The EGM was to have been held yesterday, but was postponed until November 27 after FFA discovered it would not have enough votes to pass its preferred model for a new congress.
However, that hasn’t satisfied the clubs, who never wanted it to happen in the first place – and still don’t.
Adelaide United chairman Greg Griffin, who is also the head of the Australian Professional Football Clubs Association, declared: “We want the whole EGM process discontinued.”
“To the extent that FFA can say they were reacting to the wishes of stakeholders, each of the PFA [Professional Footballers Australia] and APFCA did not ask for it to be postponed.
“We asked that it be withdrawn, and that’s a very fundamental difference.
“Our position is unequivocally that they need to butt out and let the stakeholders, as FIFA has instructed, reach consensus without interference.”
The nine state federation heads are believed to be locked in talks with FFA chairman Steven Lowy.
FFA essentially has until Monday – 21 days before the EGM – to determine what structure it will put up for a vote, making the next few days of negotiations pivotal.
The new EGM date is three days before the FIFA-imposed deadline for governance reform, with the prospect of a normalisation committee running the sport in Australia looming large.
The current congress, the body that selects the FFA board, is the smallest and least democratic of any FIFA member nation.
As it stands, it is a 10-vote electorate – one each for the state federations, plus one representing the A-League clubs.
While Professional Footballers Australia will get a seat at the table in an expanded congress, along with a representative of women’s football, the crux of the saga is whether the clubs should receive either four or five votes.
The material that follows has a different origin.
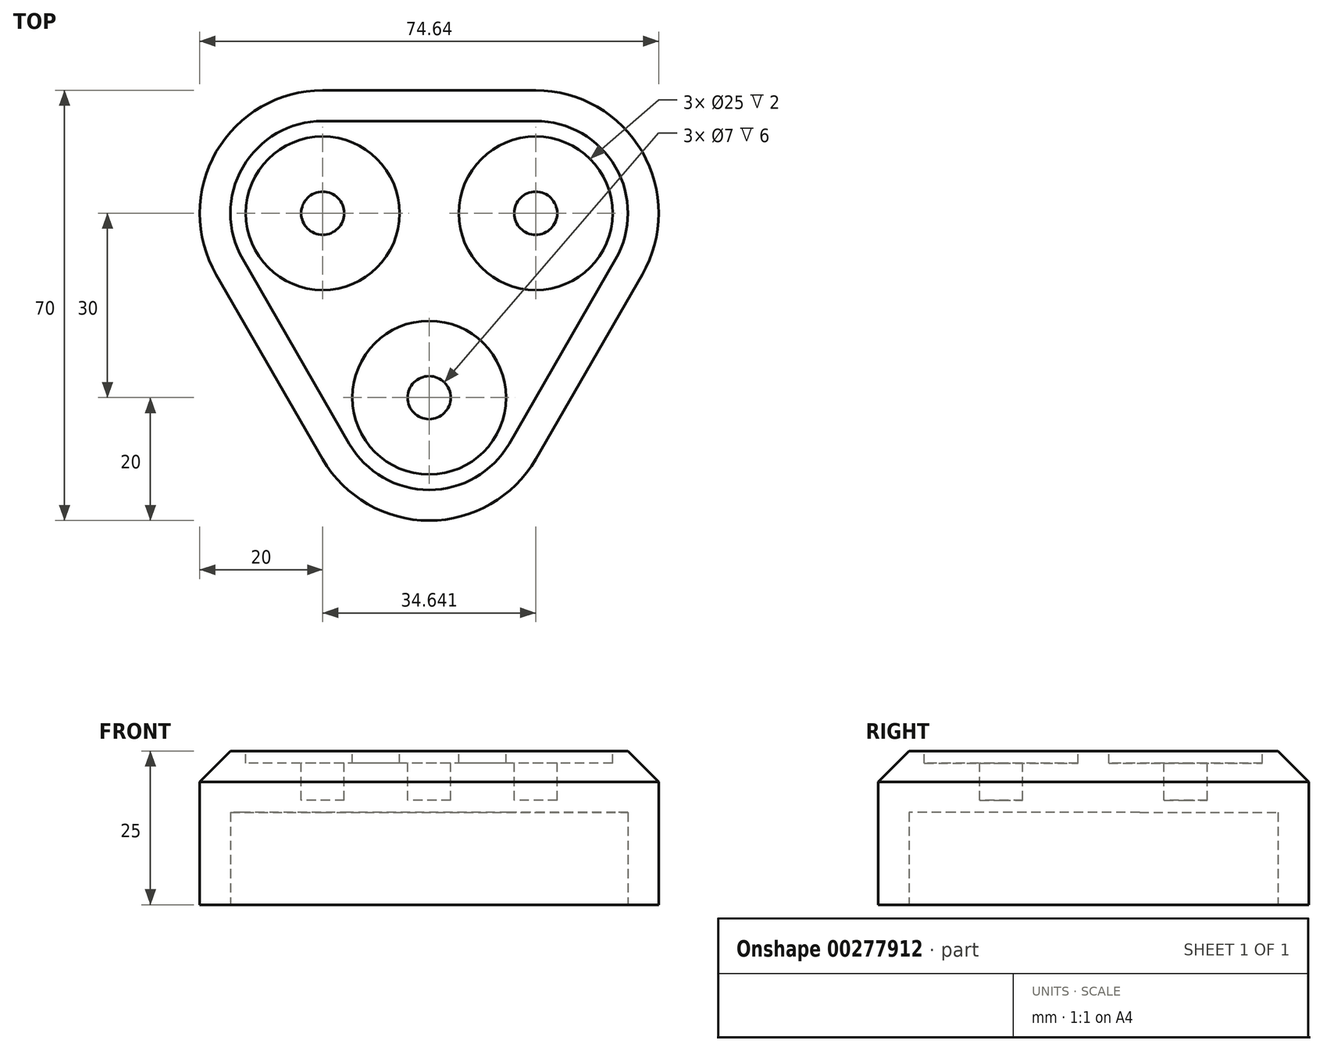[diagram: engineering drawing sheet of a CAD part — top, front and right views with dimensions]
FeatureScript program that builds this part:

The clubs want five, which would ensure state federations no longer have majority power to choose FFA’s board.
It’s understood the latest compromise suggestion from FFA is for a 9-4-1-2 split, which would give two votes to women’s football.
However, there are arguments over who should choose the women’s representatives.
Griffin said the second women’s vote was a “smokescreen” put forward by FFA, designed to maintain control over board appointments.
“The (FFA) board does not want any party other than it or the federations to appoint the women’s member,” he said.
“That is a fundamental issue for both the PFA and APFCA upon which neither of us will give one millimetre of ground.
“The women’s vote will be determined, as was agreed in August in Sydney, by collaboration between the three stakeholders – the APFCA, the PFA and the state federations.”